*Information provided*.
=== Begin Enclosure ===
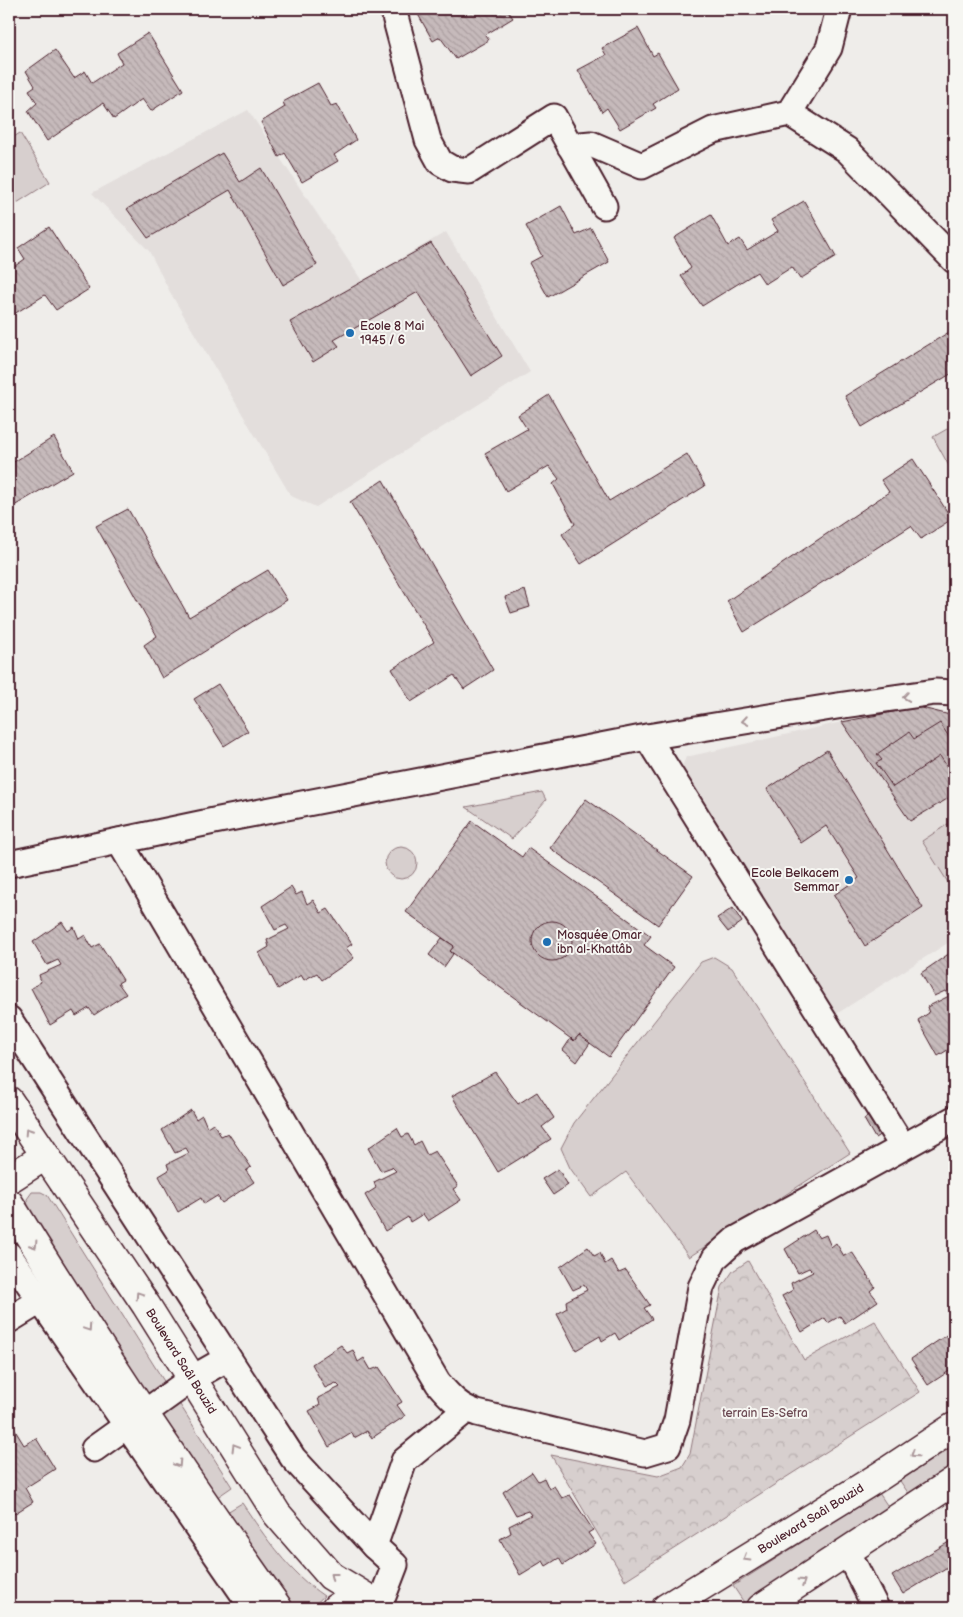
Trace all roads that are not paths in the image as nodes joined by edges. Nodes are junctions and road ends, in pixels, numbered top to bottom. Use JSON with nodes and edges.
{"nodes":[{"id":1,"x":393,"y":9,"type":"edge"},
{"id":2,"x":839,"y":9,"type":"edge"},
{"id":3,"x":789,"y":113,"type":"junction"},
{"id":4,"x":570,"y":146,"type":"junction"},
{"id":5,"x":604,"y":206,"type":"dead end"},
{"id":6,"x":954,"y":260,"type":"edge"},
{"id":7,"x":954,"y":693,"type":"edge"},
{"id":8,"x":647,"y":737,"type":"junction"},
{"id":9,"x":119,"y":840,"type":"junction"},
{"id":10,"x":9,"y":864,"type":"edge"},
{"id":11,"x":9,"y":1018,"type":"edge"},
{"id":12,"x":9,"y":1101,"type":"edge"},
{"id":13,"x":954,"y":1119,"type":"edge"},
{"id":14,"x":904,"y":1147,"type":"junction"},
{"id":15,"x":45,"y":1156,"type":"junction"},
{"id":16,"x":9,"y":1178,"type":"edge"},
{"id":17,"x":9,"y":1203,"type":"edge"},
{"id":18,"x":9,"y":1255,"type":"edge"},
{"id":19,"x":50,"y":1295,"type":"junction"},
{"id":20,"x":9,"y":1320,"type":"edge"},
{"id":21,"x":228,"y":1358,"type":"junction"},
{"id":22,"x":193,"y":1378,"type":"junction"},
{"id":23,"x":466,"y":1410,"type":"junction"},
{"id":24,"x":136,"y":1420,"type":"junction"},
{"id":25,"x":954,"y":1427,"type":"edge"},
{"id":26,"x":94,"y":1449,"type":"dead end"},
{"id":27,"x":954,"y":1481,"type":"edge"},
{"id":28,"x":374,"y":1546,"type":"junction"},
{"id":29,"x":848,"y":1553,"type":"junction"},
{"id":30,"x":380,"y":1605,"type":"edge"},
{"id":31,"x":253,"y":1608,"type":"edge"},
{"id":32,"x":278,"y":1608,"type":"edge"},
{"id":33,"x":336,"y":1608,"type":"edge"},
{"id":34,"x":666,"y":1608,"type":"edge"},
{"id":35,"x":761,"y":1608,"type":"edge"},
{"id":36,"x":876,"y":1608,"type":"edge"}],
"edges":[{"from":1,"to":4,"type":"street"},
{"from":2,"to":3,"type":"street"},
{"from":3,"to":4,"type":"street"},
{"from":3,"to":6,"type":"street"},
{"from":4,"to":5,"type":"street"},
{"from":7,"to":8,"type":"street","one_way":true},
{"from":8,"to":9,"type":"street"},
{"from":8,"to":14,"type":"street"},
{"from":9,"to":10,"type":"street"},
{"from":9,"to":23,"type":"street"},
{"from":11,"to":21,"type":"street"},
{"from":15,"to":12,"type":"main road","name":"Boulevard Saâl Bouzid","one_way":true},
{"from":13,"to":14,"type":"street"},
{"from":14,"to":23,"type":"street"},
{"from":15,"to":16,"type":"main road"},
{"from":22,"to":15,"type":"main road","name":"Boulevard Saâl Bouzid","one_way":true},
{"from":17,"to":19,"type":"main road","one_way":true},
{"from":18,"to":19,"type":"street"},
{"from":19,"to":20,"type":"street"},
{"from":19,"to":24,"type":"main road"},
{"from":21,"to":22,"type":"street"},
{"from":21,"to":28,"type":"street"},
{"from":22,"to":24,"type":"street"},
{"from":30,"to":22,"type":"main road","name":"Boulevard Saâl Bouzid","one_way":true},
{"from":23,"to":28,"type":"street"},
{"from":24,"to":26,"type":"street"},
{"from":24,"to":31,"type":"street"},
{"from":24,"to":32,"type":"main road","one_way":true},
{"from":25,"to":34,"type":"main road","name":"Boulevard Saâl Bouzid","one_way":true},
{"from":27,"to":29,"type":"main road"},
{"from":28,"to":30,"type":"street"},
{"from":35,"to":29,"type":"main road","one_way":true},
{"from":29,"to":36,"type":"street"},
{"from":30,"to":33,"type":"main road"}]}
=== End Enclosure ===
*About this exercise*.
Reproduce the whole listing word for word, setting aside any pictures.

*Answer to the exercise*.
Trace all roads that are not paths in the image as nodes joined by edges. Nodes are junctions and road ends, in pixels, numbered top to bottom. Use JSON with nodes and edges.
{"nodes":[{"id":1,"x":393,"y":9,"type":"edge"},
{"id":2,"x":839,"y":9,"type":"edge"},
{"id":3,"x":789,"y":113,"type":"junction"},
{"id":4,"x":570,"y":146,"type":"junction"},
{"id":5,"x":604,"y":206,"type":"dead end"},
{"id":6,"x":954,"y":260,"type":"edge"},
{"id":7,"x":954,"y":693,"type":"edge"},
{"id":8,"x":647,"y":737,"type":"junction"},
{"id":9,"x":119,"y":840,"type":"junction"},
{"id":10,"x":9,"y":864,"type":"edge"},
{"id":11,"x":9,"y":1018,"type":"edge"},
{"id":12,"x":9,"y":1101,"type":"edge"},
{"id":13,"x":954,"y":1119,"type":"edge"},
{"id":14,"x":904,"y":1147,"type":"junction"},
{"id":15,"x":45,"y":1156,"type":"junction"},
{"id":16,"x":9,"y":1178,"type":"edge"},
{"id":17,"x":9,"y":1203,"type":"edge"},
{"id":18,"x":9,"y":1255,"type":"edge"},
{"id":19,"x":50,"y":1295,"type":"junction"},
{"id":20,"x":9,"y":1320,"type":"edge"},
{"id":21,"x":228,"y":1358,"type":"junction"},
{"id":22,"x":193,"y":1378,"type":"junction"},
{"id":23,"x":466,"y":1410,"type":"junction"},
{"id":24,"x":136,"y":1420,"type":"junction"},
{"id":25,"x":954,"y":1427,"type":"edge"},
{"id":26,"x":94,"y":1449,"type":"dead end"},
{"id":27,"x":954,"y":1481,"type":"edge"},
{"id":28,"x":374,"y":1546,"type":"junction"},
{"id":29,"x":848,"y":1553,"type":"junction"},
{"id":30,"x":380,"y":1605,"type":"edge"},
{"id":31,"x":253,"y":1608,"type":"edge"},
{"id":32,"x":278,"y":1608,"type":"edge"},
{"id":33,"x":336,"y":1608,"type":"edge"},
{"id":34,"x":666,"y":1608,"type":"edge"},
{"id":35,"x":761,"y":1608,"type":"edge"},
{"id":36,"x":876,"y":1608,"type":"edge"}],
"edges":[{"from":1,"to":4,"type":"street"},
{"from":2,"to":3,"type":"street"},
{"from":3,"to":4,"type":"street"},
{"from":3,"to":6,"type":"street"},
{"from":4,"to":5,"type":"street"},
{"from":7,"to":8,"type":"street","one_way":true},
{"from":8,"to":9,"type":"street"},
{"from":8,"to":14,"type":"street"},
{"from":9,"to":10,"type":"street"},
{"from":9,"to":23,"type":"street"},
{"from":11,"to":21,"type":"street"},
{"from":15,"to":12,"type":"main road","name":"Boulevard Saâl Bouzid","one_way":true},
{"from":13,"to":14,"type":"street"},
{"from":14,"to":23,"type":"street"},
{"from":15,"to":16,"type":"main road"},
{"from":22,"to":15,"type":"main road","name":"Boulevard Saâl Bouzid","one_way":true},
{"from":17,"to":19,"type":"main road","one_way":true},
{"from":18,"to":19,"type":"street"},
{"from":19,"to":20,"type":"street"},
{"from":19,"to":24,"type":"main road"},
{"from":21,"to":22,"type":"street"},
{"from":21,"to":28,"type":"street"},
{"from":22,"to":24,"type":"street"},
{"from":30,"to":22,"type":"main road","name":"Boulevard Saâl Bouzid","one_way":true},
{"from":23,"to":28,"type":"street"},
{"from":24,"to":26,"type":"street"},
{"from":24,"to":31,"type":"street"},
{"from":24,"to":32,"type":"main road","one_way":true},
{"from":25,"to":34,"type":"main road","name":"Boulevard Saâl Bouzid","one_way":true},
{"from":27,"to":29,"type":"main road"},
{"from":28,"to":30,"type":"street"},
{"from":35,"to":29,"type":"main road","one_way":true},
{"from":29,"to":36,"type":"street"},
{"from":30,"to":33,"type":"main road"}]}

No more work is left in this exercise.